● **Work to complete**
Reproduce the lines that follow word for word, omitting the pictures.

::: Records for the task :::

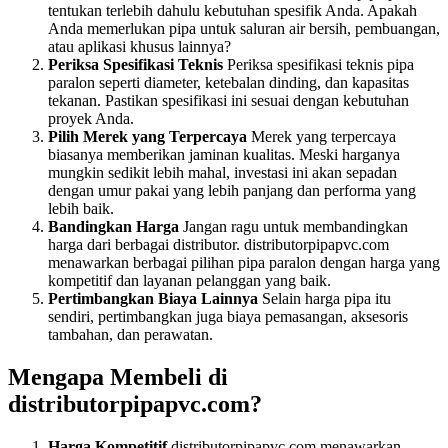
tentukan terlebih dahulu kebutuhan spesifik Anda. Apakah
Anda memerlukan pipa untuk saluran air bersih, pembuangan,
atau aplikasi khusus lainnya?
Periksa Spesifikasi Teknis
Periksa spesifikasi teknis pipa
paralon seperti diameter, ketebalan dinding, dan kapasitas
tekanan. Pastikan spesifikasi ini sesuai dengan kebutuhan
proyek Anda.
Pilih Merek yang Terpercaya
Merek yang terpercaya
biasanya memberikan jaminan kualitas. Meski harganya
mungkin sedikit lebih mahal, investasi ini akan sepadan
dengan umur pakai yang lebih panjang dan performa yang
lebih baik.
Bandingkan Harga
Jangan ragu untuk membandingkan
harga dari berbagai distributor. distributorpipapvc.com
menawarkan berbagai pilihan pipa paralon dengan harga yang
kompetitif dan layanan pelanggan yang baik.
Pertimbangkan Biaya Lainnya
Selain harga pipa itu
sendiri, pertimbangkan juga biaya pemasangan, aksesoris
tambahan, dan perawatan.
Mengapa Membeli di
distributorpipapvc.com?
Harga Kompetitif
distributorpipapvc.com menawarkan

:::

● **Response box**
tentukan terlebih dahulu kebutuhan spesifik Anda. Apakah
Anda memerlukan pipa untuk saluran air bersih, pembuangan,
atau aplikasi khusus lainnya?
Periksa Spesifikasi Teknis
Periksa spesifikasi teknis pipa
paralon seperti diameter, ketebalan dinding, dan kapasitas
tekanan. Pastikan spesifikasi ini sesuai dengan kebutuhan
proyek Anda.
Pilih Merek yang Terpercaya
Merek yang terpercaya
biasanya memberikan jaminan kualitas. Meski harganya
mungkin sedikit lebih mahal, investasi ini akan sepadan
dengan umur pakai yang lebih panjang dan performa yang
lebih baik.
Bandingkan Harga
Jangan ragu untuk membandingkan
harga dari berbagai distributor. distributorpipapvc.com
menawarkan berbagai pilihan pipa paralon dengan harga yang
kompetitif dan layanan pelanggan yang baik.
Pertimbangkan Biaya Lainnya
Selain harga pipa itu
sendiri, pertimbangkan juga biaya pemasangan, aksesoris
tambahan, dan perawatan.
Mengapa Membeli di
distributorpipapvc.com?
Harga Kompetitif
distributorpipapvc.com menawarkan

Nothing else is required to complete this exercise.